The individual columns of each dictionary are as follows:
- Words: This column lists the individual dictionary entries. We provide stems instead of complete words as stemming is part of the document preprocessing.
- Scores: This column denotes the polarity score of each entry.
- Idf: This column denotes the inverse document frequency (idf) of each entry.
In addition, this library contains the following datasets that were used to generate the above dictionaries.
- Movie reviews dataset: This dataset contains reviews and ratings for 5006 IMDb movie reviews (Dataset_IMDB.csv).

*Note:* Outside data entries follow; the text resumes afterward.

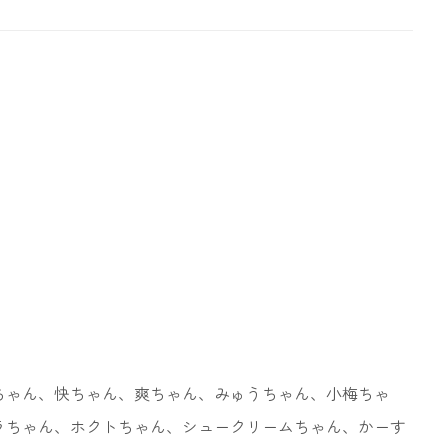
」
。
ちゃん、快ちゃん、爽ちゃん、みゅうちゃん、小梅ちゃ
ラちゃん、ホクトちゃん、シュークリームちゃん、かーす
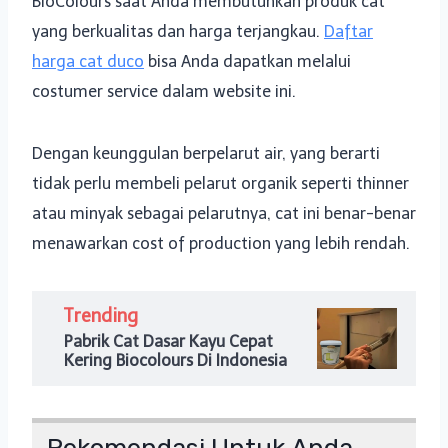
BioColours saat Anda membutuhkan produk cat
yang berkualitas dan harga terjangkau.
Daftar
harga cat duco
bisa Anda dapatkan melalui
costumer service dalam website ini.
Dengan keunggulan berpelarut air, yang berarti
tidak perlu membeli pelarut organik seperti thinner
atau minyak sebagai pelarutnya, cat ini benar-benar
menawarkan cost of production yang lebih rendah.
Trending
Pabrik Cat Dasar Kayu Cepat
Kering Biocolours Di Indonesia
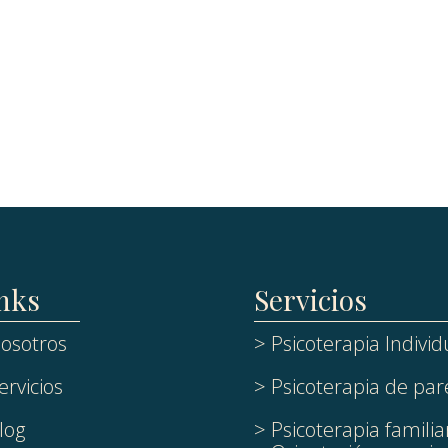
nks
Servicios
osotros
> Psicoterapia Individ
ervicios
> Psicoterapia de par
log
> Psicoterapia familia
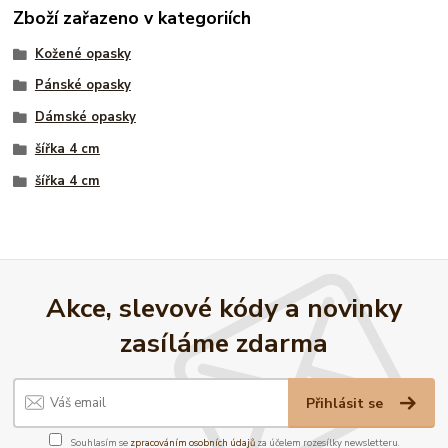
Zboží zařazeno v kategoriích
Kožené opasky
Pánské opasky
Dámské opasky
šířka 4 cm
šířka 4 cm
Akce, slevové kódy a novinky
zasíláme zdarma
Přihlásit se
Souhlasím se
zpracováním osobních údajů
za účelem rozesílky newsletteru.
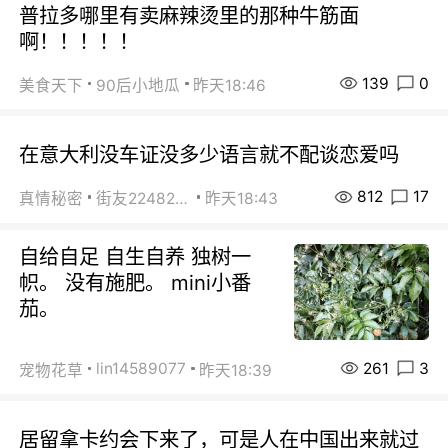
普拉多哪里有卖麻辣烫里的那种牛筋面
啊！！！！！
139
0
美食天下
90后小地瓜
昨天18:46
在意大利没车证没多少语言就不配谈恋爱吗
812
17
真情秘密
街友22482465
昨天18:43
自给自足 自生自养 独树一
帜。 没有施肥。 mini小番
茄。
261
3
lin14589077
宠物花草
昨天18:39
居留拿卡约会下来了，可是人在中国出来就过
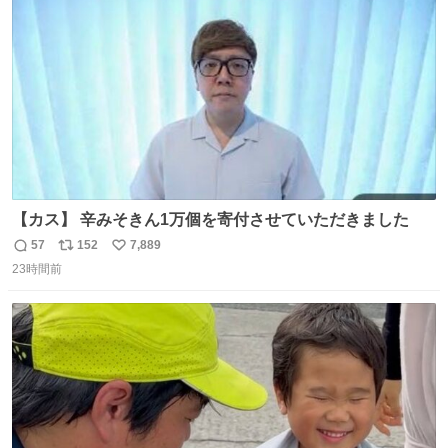
数
【カス】 辛みそきん1万個を寄付させていただきました
57
152
7,889
返
リ
い
23時間前
信
ポ
い
数
ス
ね
ト
数
数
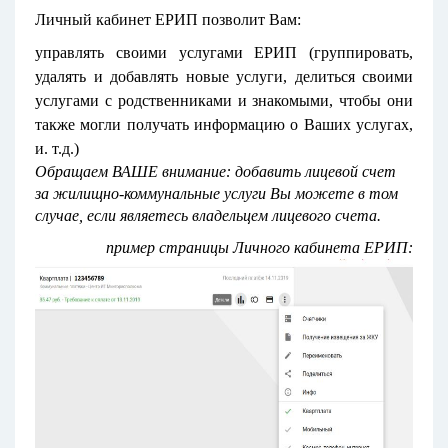
Личный кабинет ЕРИП позволит Вам:
управлять своими услугами ЕРИП (группировать,
удалять и добавлять новые услуги, делиться своими
услугами с родственниками и знакомыми, чтобы они
также могли получать информацию о Ваших услугах,
и. т.д.)
Обращаем ВАШЕ внимание: добавить лицевой счет
за жилищно-коммунальные услуги Вы можете в том
случае, если являетесь владельцем лицевого счета.
пример страницы Личного кабинета ЕРИП:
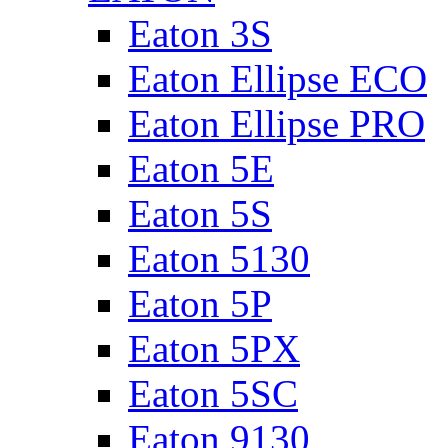
Eaton 3S
Eaton Ellipse ECO
Eaton Ellipse PRO
Eaton 5E
Eaton 5S
Eaton 5130
Eaton 5P
Eaton 5PX
Eaton 5SC
Eaton 9130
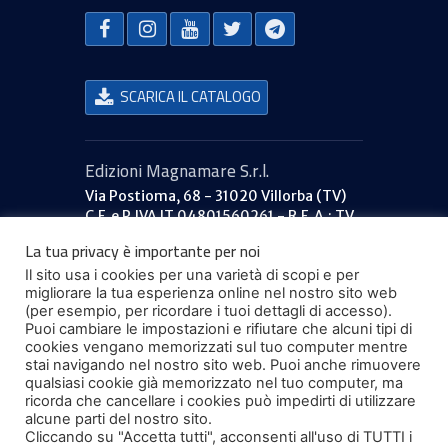
SCARICA IL CATALOGO
Edizioni Magnamare S.r.l.
Via Postioma, 68 - 31020 Villorba (TV)
C.F. e P.IVA IT 04801560261 - R.E.A.: TV
379053
La tua privacy è importante per noi
Capitale sociale: €40.000 i.v.
Il sito usa i cookies per una varietà di scopi e per
777ilportolano.it
migliorare la tua esperienza online nel nostro sito web
Informazioni
(per esempio, per ricordare i tuoi dettagli di accesso).
Puoi cambiare le impostazioni e rifiutare che alcuni tipi di
Termini e condizioni
cookies vengano memorizzati sul tuo computer mentre
Privacy
stai navigando nel nostro sito web. Puoi anche rimuovere
Contattaci
qualsiasi cookie già memorizzato nel tuo computer, ma
Rivenditori
ricorda che cancellare i cookies può impedirti di utilizzare
alcune parti del nostro sito.
Chi siamo
Cliccando su "Accetta tutti", acconsenti all'uso di TUTTI i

- Financial filings dataset: This dataset contains daily stock market returns and filings paths for 76716 U.S. regulated 8-K filings (Dataset_8K.csv).
Usage in R
We also provide both dictionaries in the form of a package for the statistical software R. You can install SentimentDictionaries from github with:
# install.packages("devtools") devtools::install_github("nproellochs/SentimentDictionaries", subdir = "R-package")
Both dictionaries can be easily used in combination with the SentimentAnalysis R package.
SentimentDictionaries is released under the MIT License
Copyright (c) 2018 Nicolas Pröllochs & Stefan Feuerriegel